> _输入条目_

= = = = = = =

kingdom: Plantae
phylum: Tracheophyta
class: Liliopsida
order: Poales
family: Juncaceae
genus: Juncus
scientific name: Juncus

= = = = = = =

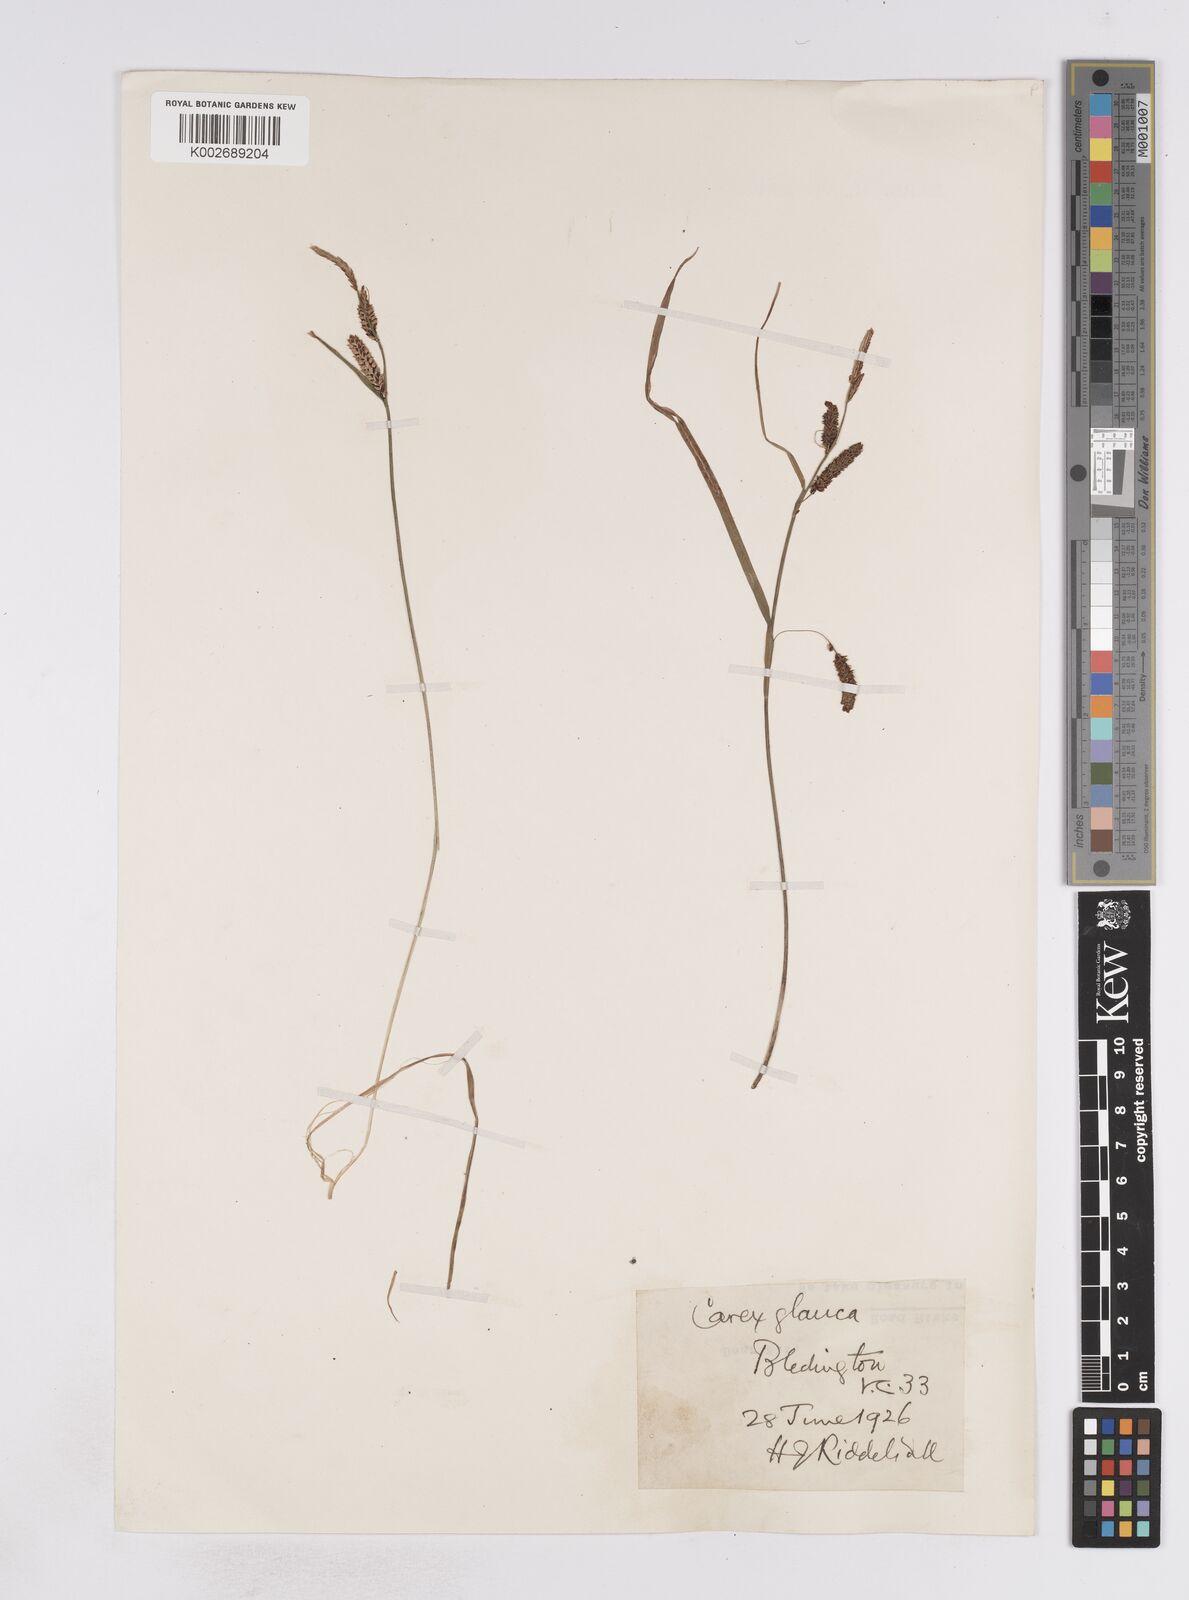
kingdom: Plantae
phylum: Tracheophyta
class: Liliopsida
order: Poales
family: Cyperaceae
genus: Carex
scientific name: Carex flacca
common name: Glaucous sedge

= = = = = = =

> _任务要求_
挑出上面条目中所有含有单词“name”的行，并原样抄出。

> _本题输出_
scientific name: Juncus
scientific name: Carex flacca
common name: Glaucous sedge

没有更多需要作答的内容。